Lift out all lines below that contain "paint".

(Data records)
* * * * *

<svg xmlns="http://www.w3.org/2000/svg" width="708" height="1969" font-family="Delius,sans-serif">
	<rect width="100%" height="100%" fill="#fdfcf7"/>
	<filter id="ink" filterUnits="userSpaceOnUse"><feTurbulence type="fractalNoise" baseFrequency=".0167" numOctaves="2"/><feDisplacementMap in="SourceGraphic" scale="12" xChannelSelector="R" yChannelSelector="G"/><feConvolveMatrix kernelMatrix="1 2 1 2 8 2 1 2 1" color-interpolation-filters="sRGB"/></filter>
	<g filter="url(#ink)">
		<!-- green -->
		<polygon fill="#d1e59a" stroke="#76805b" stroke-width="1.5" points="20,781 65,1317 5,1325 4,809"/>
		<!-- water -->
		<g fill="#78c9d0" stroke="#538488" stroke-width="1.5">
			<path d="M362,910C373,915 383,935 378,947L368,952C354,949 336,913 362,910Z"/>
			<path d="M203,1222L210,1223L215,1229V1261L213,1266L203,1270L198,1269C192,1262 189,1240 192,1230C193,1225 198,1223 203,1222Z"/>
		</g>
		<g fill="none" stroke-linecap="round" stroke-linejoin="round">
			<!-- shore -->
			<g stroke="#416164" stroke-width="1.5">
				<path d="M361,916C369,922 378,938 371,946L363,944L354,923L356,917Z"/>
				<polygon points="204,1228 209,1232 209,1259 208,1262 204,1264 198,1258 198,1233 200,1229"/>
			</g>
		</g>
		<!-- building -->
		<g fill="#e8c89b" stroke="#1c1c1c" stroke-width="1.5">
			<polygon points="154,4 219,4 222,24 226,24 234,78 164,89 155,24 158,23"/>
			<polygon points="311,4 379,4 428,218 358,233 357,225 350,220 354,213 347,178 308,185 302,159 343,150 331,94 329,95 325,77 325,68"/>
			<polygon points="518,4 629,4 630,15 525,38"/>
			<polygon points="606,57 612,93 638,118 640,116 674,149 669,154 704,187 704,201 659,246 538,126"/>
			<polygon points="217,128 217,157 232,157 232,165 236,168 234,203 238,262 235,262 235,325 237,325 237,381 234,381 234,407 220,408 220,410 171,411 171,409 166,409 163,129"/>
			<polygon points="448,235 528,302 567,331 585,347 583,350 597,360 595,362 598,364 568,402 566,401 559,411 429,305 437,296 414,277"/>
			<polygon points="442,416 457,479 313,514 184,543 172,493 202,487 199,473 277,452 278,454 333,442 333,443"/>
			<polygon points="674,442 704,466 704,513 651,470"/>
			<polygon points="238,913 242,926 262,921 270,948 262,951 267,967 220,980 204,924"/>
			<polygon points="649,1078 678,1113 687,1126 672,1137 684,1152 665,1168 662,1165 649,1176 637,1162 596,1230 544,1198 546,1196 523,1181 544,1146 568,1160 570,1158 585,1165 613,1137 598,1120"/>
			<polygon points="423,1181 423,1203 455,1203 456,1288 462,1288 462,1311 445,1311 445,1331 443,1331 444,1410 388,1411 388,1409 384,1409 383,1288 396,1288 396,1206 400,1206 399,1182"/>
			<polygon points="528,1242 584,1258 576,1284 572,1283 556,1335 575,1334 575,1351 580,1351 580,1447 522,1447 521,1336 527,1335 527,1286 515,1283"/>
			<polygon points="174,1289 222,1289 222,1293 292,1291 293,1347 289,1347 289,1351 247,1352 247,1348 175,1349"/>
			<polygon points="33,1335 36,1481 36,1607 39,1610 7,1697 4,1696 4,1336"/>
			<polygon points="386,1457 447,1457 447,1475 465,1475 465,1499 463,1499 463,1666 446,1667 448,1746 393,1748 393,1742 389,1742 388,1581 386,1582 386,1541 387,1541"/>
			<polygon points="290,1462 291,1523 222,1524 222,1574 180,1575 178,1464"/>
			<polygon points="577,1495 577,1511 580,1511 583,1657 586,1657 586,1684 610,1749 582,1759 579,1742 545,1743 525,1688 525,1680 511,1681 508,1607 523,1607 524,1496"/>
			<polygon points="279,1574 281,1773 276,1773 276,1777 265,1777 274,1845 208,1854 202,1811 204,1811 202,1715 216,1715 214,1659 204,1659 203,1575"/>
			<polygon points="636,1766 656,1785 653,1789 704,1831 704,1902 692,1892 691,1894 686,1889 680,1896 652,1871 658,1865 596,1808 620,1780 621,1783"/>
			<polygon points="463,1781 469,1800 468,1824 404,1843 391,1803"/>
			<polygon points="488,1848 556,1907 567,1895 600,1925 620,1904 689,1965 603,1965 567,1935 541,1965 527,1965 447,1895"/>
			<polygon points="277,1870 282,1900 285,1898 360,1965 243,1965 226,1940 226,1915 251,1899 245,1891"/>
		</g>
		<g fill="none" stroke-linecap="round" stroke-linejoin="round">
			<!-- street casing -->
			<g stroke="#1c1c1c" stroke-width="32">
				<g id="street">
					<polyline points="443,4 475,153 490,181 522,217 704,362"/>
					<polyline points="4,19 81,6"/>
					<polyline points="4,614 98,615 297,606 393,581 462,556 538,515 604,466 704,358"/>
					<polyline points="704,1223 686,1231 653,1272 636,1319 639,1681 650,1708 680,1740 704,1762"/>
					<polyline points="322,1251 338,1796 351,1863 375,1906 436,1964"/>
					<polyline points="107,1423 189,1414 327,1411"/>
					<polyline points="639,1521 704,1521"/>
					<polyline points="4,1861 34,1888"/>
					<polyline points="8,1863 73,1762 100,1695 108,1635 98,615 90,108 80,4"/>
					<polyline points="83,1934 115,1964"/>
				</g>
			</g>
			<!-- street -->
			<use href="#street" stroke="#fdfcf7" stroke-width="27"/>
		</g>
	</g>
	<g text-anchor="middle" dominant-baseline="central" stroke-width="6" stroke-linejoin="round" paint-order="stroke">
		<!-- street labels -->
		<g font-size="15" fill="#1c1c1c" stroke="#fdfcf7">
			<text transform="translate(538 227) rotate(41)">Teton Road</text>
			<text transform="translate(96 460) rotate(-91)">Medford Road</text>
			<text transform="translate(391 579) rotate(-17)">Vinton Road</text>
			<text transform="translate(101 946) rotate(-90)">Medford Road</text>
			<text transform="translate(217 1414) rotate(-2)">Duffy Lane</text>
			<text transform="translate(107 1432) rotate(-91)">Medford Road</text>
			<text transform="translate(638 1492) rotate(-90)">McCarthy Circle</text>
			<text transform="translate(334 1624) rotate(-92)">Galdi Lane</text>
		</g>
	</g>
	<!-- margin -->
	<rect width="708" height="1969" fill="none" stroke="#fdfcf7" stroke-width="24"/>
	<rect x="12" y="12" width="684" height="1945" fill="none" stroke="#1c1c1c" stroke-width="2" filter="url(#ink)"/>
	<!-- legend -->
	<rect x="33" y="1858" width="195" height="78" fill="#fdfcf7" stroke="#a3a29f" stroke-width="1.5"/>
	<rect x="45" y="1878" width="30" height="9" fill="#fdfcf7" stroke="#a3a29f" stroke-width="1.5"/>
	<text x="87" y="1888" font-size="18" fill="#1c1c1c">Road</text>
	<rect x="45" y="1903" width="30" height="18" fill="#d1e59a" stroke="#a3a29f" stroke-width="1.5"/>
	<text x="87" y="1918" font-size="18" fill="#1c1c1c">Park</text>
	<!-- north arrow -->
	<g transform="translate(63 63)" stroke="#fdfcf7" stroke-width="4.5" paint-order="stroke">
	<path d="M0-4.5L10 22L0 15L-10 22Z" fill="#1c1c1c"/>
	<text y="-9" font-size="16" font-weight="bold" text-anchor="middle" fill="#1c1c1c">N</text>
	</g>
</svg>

* * * * *

#### Answer space:
	<g text-anchor="middle" dominant-baseline="central" stroke-width="6" stroke-linejoin="round" paint-order="stroke">
	<g transform="translate(63 63)" stroke="#fdfcf7" stroke-width="4.5" paint-order="stroke">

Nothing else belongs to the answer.